**Passage to read:**
III. TOWARDS A PERMANENT AD HOC TRIBUNAL

With the creation of the Yugoslavia and Rwanda Tribunals, there was hope among U.S. policymakers that Security Council-controlled ad hoc tribunals would be set up for crimes against humanity elsewhere in the world. Even the Administration's most ardent opponents of a permanent international criminal court had come to see the ad hoc tribunals as a useful foreign policy tool. The experience with the former Yugoslavia and Rwanda proved that an international indictment and arrest warrant could serve to isolate offending leaders diplomatically, strengthen the hand of domestic rivals, and fortify international political will to impose economic sanctions and take more aggressive actions if necessary. Unlike a permanent international criminal court, there was no risk of American personnel being prosecuted before the ad hoc tribunals since their subject matter, territorial and temporal jurisdiction were determined by the Security Council, which the United States could control with its veto.

But then something known in government circles as "Tribunal Fatigue " set in.(11) The process of reaching agreement on the tribunal's statute; electing judges; selecting a prosecutor; hiring staff; negotiating headquarters agreements and judicial assistance pacts; erecting courtrooms, offices, and prisons; and appropriating funds turned out to be too time consuming and exhausting for the members of the Security Council. China and other Permanent Members of the Security Council let it be known that Rwanda would be the last ad hoc tribunal.(12)

Consequently, the establishment of a permanent international criminal court began to be seen by many member states of the United Nations as the solution to the impediments preventing a continuation of the ad hoc approach. Having successfully (and quickly) tackled most of the same complex legal and practical issues that we had identified as obstacles to a permanent international criminal court, the United States Government was left with little basis to justify continued foot-dragging with regard to the ICC. In 1994, the International Law Commission produced a draft Statute for an ICC which was largely based on the Statutes and Rules of the popular ad hoc tribunals.(13) The International Law Commission's draft was subsequently refined through a series of Preparatory Conferences in which the United States played an active role. During this time, the establishment of a permanent international criminal court began to receive near unanimous support in the United Nations.(14) The only countries who were willing to go on record as opposing the establishment of an ICC were the few states that the United States had labeled "persistent human rights violators " or "terrorist supporting states. "

Thus, on the eve of the Rome Diplomatic Conference in the summer of 1998, both the U.S. Congress and the Clinton Administration indicated that they were in favor of an ICC if the right protections were built into its statute. As David Scheffer, U.S. Ambassador at Large for War Crimes Issues, reminded the Senate Foreign Relations Committee on July 23, 1998: "Our experience with the establishment and operation of the International Criminal Tribunals for the former Yugoslavia and Rwanda had convinced us of the merit of creating a permanent court that could be more quickly available for investigations and prosecutions and more cost-efficient in its operation. "(15)

IV. WHAT WENT WRONG IN ROME?

**Set of tasks:**
**A.** Print the section of the passage on the ad hoc tribunals from "But then something" to "ad hoc tribunal.(12)".
**B.** In the passage on the ad hoc tribunals, list every part of the tribunal-building process that proved too time consuming and exhausting for the members of the Security Council.

**Extracted entries:**
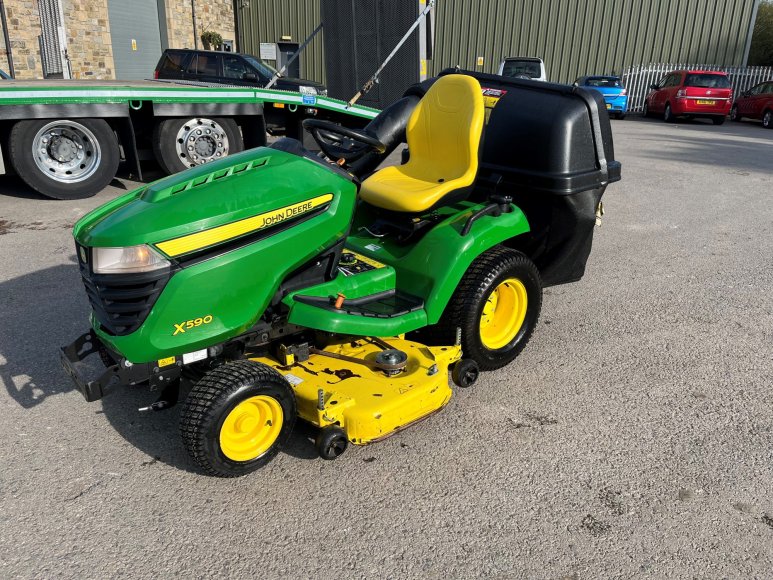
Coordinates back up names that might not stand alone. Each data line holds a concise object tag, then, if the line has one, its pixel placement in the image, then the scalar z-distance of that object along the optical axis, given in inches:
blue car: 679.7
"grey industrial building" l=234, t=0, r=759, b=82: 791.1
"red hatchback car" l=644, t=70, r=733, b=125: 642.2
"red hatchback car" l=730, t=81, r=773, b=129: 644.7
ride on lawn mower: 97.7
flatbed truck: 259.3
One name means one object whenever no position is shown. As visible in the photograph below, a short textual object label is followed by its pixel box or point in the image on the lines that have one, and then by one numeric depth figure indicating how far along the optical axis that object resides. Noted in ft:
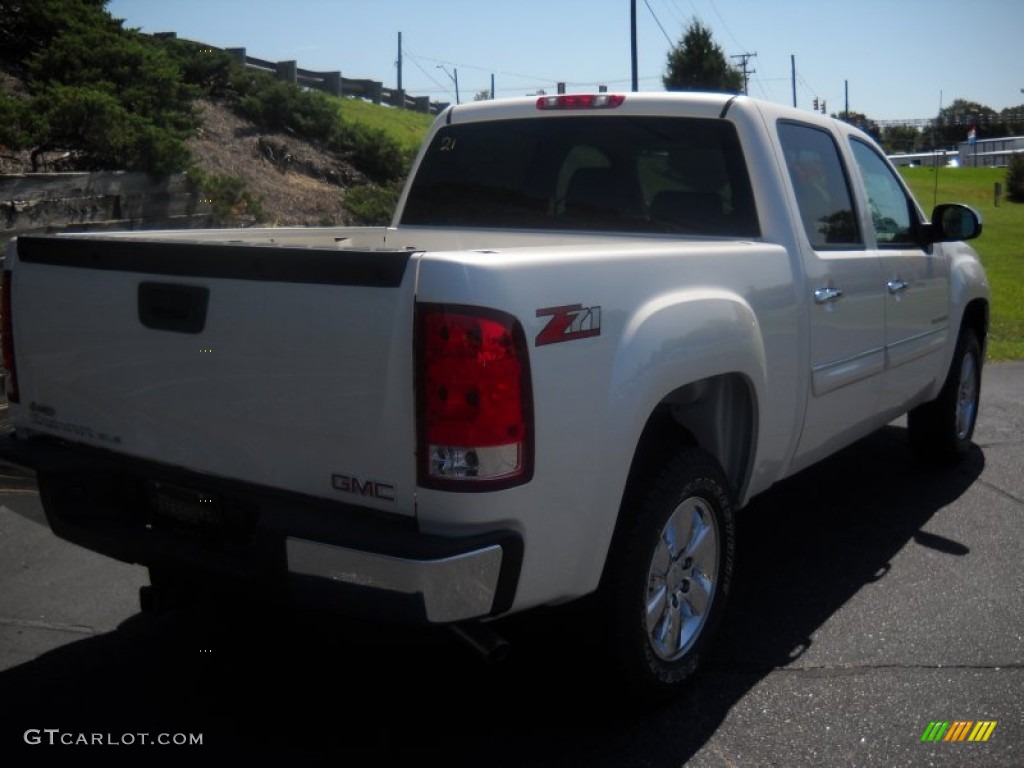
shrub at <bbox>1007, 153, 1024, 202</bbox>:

---

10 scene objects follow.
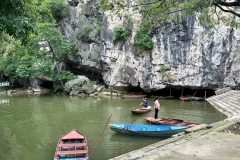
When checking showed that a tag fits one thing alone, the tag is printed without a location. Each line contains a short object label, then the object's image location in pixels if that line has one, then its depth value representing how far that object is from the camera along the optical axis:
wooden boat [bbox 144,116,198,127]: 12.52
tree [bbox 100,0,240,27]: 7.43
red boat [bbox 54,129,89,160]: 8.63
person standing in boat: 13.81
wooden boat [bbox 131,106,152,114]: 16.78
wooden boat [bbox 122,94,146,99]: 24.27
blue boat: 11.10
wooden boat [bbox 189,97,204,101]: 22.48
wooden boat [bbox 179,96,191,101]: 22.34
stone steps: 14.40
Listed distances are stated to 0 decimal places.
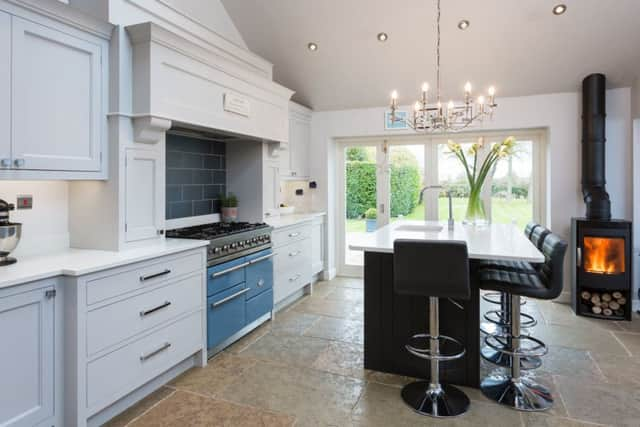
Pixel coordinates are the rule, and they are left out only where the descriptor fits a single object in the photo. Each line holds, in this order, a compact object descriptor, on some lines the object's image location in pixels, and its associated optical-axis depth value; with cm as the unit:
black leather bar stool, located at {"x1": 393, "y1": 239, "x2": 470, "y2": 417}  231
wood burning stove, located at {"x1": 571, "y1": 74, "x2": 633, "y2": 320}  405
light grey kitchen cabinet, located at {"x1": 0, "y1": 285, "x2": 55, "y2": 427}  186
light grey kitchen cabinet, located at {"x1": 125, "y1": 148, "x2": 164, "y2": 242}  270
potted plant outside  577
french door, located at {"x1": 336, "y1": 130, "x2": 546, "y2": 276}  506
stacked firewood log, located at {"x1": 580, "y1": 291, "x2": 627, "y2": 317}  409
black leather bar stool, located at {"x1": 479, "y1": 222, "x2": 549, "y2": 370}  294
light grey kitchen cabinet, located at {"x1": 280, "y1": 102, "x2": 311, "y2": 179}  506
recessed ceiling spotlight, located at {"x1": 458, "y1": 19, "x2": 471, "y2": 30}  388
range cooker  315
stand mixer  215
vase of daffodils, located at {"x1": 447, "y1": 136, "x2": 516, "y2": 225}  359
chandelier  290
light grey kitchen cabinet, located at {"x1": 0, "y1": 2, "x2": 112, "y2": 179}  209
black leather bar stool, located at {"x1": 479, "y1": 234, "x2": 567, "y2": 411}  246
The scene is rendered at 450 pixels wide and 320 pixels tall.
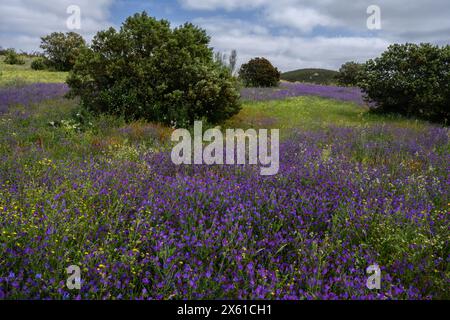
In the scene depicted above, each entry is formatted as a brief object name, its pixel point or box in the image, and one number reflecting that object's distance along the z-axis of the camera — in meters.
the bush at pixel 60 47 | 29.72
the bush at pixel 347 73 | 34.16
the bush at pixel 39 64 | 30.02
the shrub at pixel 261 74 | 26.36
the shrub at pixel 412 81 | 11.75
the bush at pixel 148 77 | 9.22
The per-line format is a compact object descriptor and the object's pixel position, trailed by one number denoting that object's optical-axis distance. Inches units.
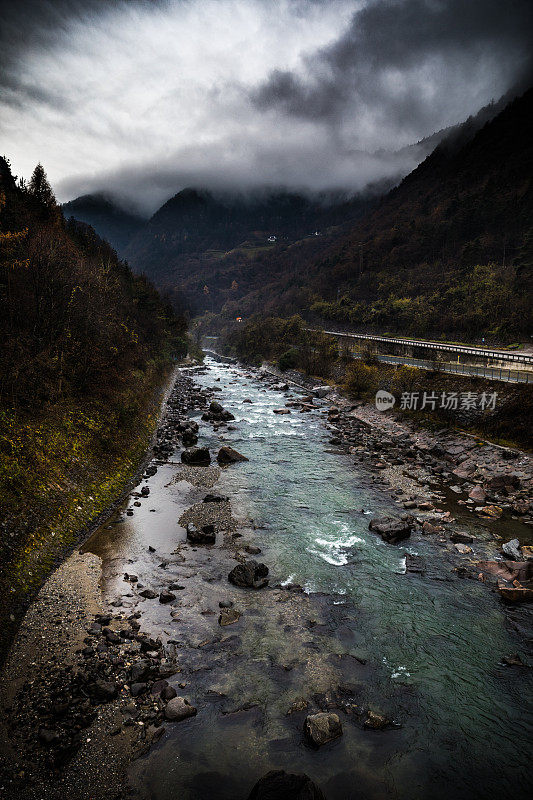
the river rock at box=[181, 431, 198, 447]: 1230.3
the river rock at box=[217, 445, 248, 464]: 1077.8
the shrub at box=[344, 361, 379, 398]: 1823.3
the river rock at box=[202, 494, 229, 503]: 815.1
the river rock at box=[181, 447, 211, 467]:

--

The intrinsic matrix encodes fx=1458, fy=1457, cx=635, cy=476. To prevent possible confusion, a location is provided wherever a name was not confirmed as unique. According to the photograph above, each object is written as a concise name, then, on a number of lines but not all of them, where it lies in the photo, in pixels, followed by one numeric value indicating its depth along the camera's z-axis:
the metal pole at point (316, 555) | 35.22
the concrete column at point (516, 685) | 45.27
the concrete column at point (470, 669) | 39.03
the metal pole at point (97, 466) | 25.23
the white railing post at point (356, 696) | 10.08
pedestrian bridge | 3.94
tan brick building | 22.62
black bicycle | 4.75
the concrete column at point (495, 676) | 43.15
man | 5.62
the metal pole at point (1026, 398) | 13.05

**Task answers:**
**A.**
But then something known in government circles as "Tribunal Fatigue " set in.(11) The process of reaching agreement on the tribunal's statute; electing judges; selecting a prosecutor; hiring staff; negotiating headquarters agreements and judicial assistance pacts; erecting courtrooms, offices, and prisons; and appropriating funds turned out to be too time consuming and exhausting for the members of the Security Council. China and other Permanent Members of the Security Council let it be known that Rwanda would be the last ad hoc tribunal.(12)

**B.**
- Reaching agreement on the tribunal's statute
- Electing judges
- Selecting a prosecutor
- Hiring staff
- Negotiating headquarters agreements and judicial assistance pacts
- Erecting courtrooms, offices, and prisons
- Appropriating funds